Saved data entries
Segment Open

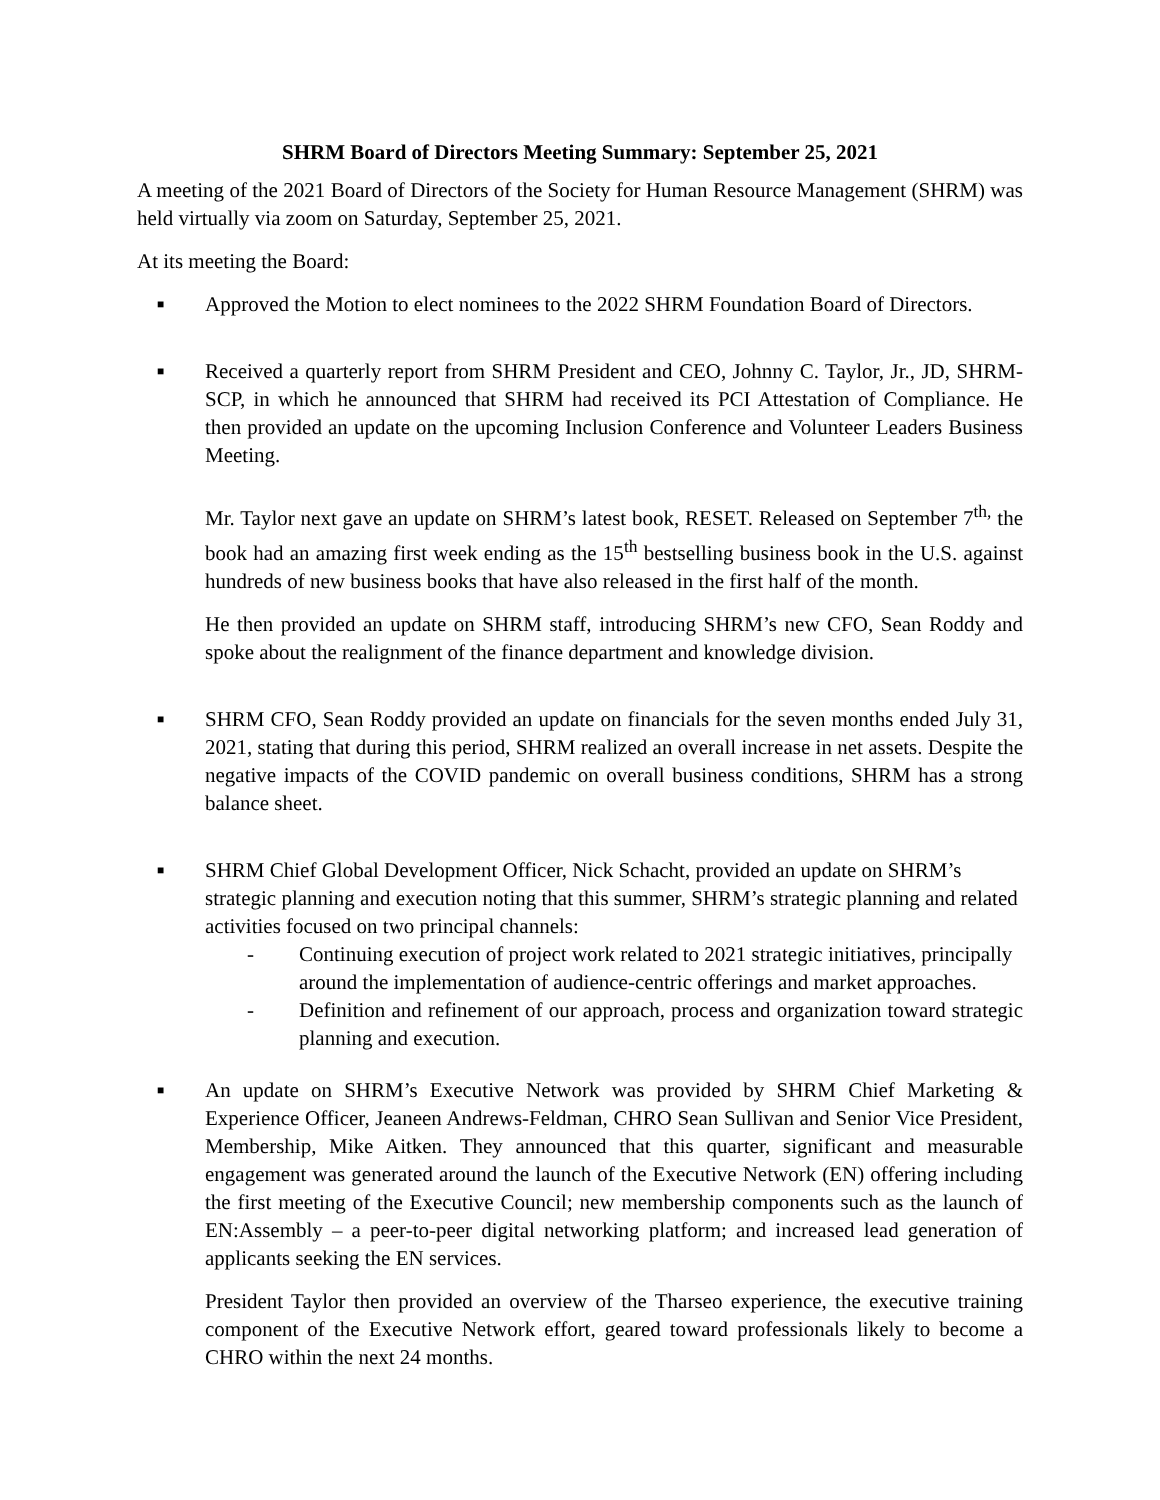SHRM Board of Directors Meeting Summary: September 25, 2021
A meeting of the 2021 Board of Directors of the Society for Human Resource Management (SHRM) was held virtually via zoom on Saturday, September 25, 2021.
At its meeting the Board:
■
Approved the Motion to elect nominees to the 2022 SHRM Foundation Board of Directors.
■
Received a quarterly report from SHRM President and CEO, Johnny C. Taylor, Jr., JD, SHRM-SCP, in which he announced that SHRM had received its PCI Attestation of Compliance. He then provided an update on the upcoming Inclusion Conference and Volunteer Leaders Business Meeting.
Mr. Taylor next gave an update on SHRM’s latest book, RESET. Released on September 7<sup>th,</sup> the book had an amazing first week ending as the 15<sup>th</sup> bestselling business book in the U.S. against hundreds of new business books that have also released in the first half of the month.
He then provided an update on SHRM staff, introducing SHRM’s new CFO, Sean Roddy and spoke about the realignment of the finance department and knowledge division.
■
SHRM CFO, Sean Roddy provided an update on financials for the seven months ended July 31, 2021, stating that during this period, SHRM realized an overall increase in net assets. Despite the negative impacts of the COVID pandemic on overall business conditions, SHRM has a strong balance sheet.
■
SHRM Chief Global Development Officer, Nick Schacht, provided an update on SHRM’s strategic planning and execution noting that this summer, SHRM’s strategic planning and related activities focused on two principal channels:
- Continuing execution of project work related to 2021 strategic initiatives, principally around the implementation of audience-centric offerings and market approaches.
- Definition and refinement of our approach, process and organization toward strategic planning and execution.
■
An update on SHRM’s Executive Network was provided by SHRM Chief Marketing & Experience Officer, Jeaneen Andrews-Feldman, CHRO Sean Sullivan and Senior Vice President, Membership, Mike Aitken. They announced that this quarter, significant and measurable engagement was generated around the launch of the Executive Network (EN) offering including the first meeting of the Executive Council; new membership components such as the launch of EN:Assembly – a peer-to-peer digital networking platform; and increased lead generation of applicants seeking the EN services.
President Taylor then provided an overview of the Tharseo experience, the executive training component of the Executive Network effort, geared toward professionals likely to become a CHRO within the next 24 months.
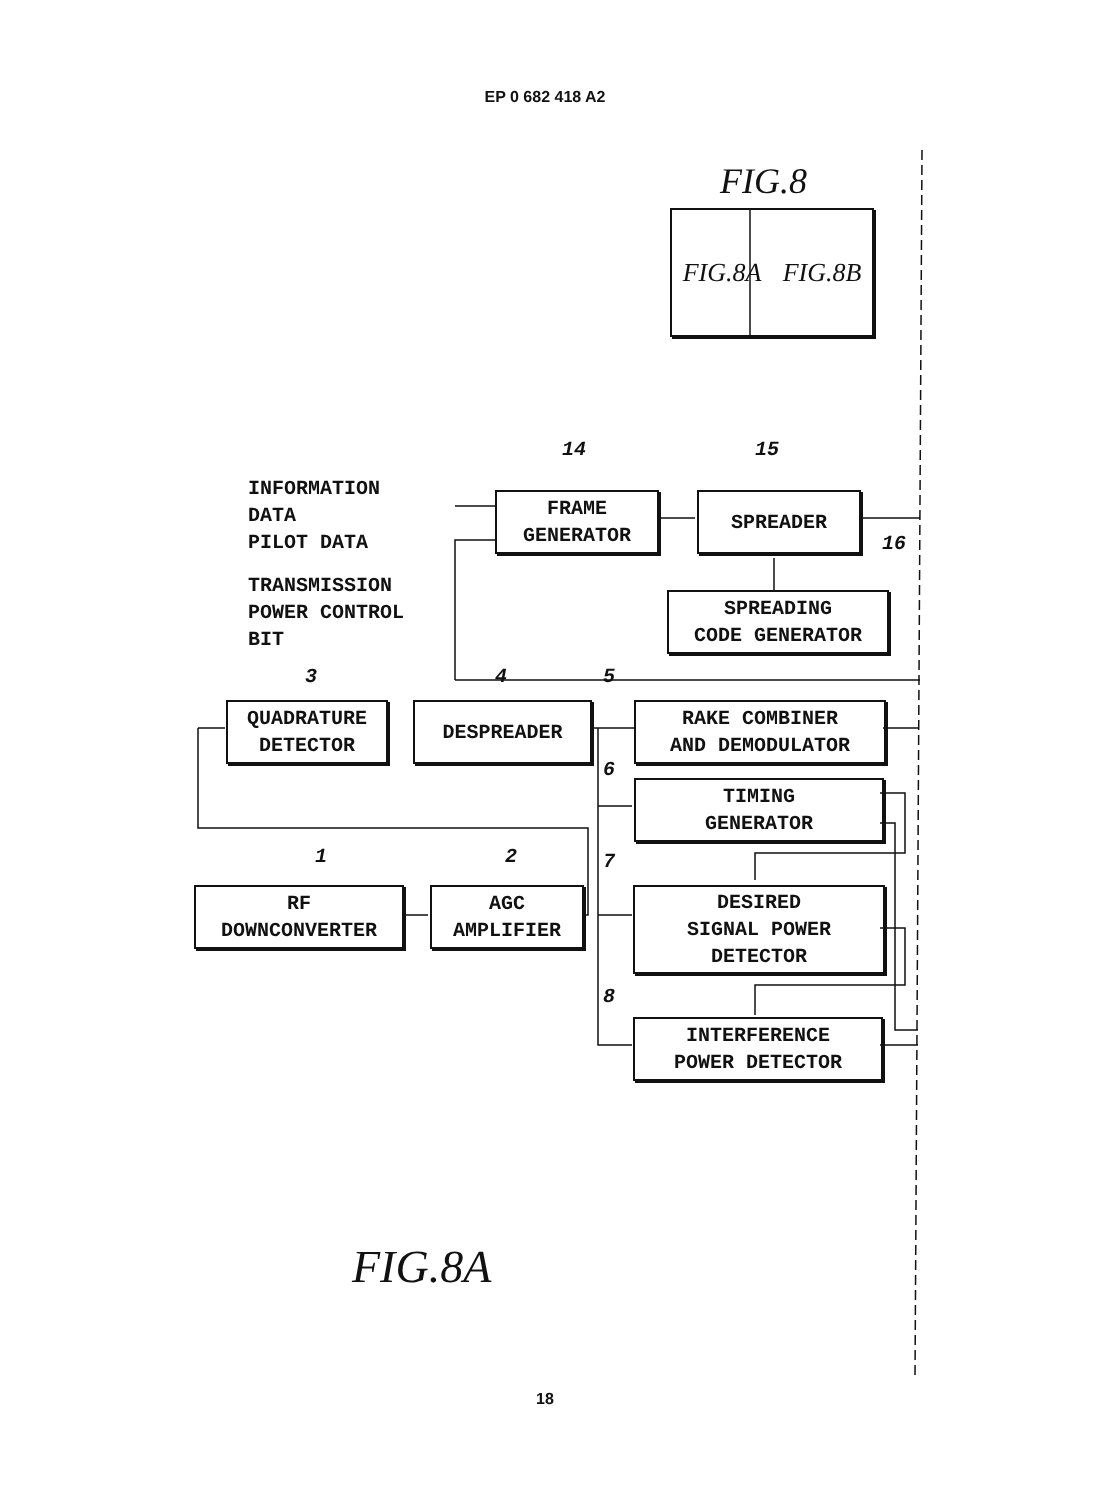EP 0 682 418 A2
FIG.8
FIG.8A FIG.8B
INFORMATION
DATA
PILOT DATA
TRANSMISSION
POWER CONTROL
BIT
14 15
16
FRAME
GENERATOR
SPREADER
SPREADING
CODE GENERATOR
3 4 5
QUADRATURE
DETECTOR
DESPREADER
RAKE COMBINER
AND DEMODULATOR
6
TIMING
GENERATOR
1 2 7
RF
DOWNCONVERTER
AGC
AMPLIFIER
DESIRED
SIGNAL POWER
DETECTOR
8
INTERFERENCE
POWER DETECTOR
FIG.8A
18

Segment Closed

TASK DIRECTIONS → Find how many lines above include "related", then write only that count.

ANSWER TO THIS TASK → 2